Jack Bailey

Personal information
- Full name: Jack Arthur Bailey
- Born: 22 June 1930 Brixton, London
- Died: 12 July 2018 (aged 88)
- Batting: Right-handed
- Bowling: Right-arm fast-medium

Domestic team information
- 1953–1958: Essex
- 1956–1958: Oxford University

Career statistics
| Competition | First-class |
| Matches | 112 |
| Runs scored | 641 |
| Batting average | 5.82 |
| 100s/50s | 0/0 |
| Top score | 29* |
| Balls bowled | 18,023 |
| Wickets | 347 |
| Bowling average | 21.62 |
| 5 wickets in innings | 20 |
| 10 wickets in match | 2 |
| Best bowling | 8/24 |
| Catches/stumpings | 67/– |
- Source: Cricinfo, 21 July 2018

= J. A. Bailey =

English cricketer and administrator (1930–2018)

Jack Arthur Bailey (22 June 1930 – 12 July 2018) was an English first-class cricketer and administrator.

Born at Brixton in London in 1930, Bailey was educated at Christ's Hospital in Horsham and University College, Oxford. He played for Essex County Cricket Club and Oxford University as a tail-end right-handed batsman and a right-arm fast-medium bowler, making 112 first-class appearances between 1953 and 1958. He took 347 wickets at a bowling average of 21.62 runs per wicket. Among his many matches for Marylebone Cricket Club were tours to East Africa, South America, Canada and the United States, Holland and Denmark. Playing for MCC against Ireland in a first-class match in 1966, Bailey returned match figures of 13 for 57, taking 5 for 33 in the first innings and a career-best 8 for 24 in the second.

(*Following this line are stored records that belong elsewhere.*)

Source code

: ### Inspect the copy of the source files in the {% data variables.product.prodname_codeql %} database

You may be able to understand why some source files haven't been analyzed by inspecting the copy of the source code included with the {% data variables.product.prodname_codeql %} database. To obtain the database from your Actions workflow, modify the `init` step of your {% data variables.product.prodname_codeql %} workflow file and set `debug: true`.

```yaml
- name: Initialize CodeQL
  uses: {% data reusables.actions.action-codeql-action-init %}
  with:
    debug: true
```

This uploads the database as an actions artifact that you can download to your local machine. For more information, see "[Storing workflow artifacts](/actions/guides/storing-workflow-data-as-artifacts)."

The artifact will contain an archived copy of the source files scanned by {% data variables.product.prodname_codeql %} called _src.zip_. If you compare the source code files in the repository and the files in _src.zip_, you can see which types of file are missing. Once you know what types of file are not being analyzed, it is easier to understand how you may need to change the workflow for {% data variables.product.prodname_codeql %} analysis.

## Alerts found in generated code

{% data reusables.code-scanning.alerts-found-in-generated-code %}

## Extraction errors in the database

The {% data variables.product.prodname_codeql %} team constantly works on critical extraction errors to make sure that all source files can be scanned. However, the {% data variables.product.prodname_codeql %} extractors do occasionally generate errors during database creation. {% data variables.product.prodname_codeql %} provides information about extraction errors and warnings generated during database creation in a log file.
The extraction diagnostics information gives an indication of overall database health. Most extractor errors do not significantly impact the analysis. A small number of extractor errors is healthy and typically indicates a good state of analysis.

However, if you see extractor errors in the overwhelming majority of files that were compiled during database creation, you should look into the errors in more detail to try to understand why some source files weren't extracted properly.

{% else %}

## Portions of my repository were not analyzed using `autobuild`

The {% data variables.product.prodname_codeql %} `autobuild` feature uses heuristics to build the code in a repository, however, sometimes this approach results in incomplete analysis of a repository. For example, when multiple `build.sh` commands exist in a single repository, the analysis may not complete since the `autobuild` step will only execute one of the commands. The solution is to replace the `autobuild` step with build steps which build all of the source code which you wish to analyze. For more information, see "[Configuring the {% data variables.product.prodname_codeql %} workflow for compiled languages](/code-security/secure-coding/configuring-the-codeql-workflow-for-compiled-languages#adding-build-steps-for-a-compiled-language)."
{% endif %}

He succeeded Billy Griffith as Secretary of the MCC in 1974, following a spell as Assistant Secretary. He resigned in controversial circumstances in 1987, following a dispute over the ceding of further power to the Test and County Cricket Board.

Bailey wrote a biography of his Essex teammate Trevor Bailey (Trevor Bailey: A Life in Cricket, 1993) and a memoir of his time at Lord's (Conflicts in Cricket, 1989). He also wrote for The Sunday Telegraph and The Times.

He died on 12 July 2018 at the age of 88.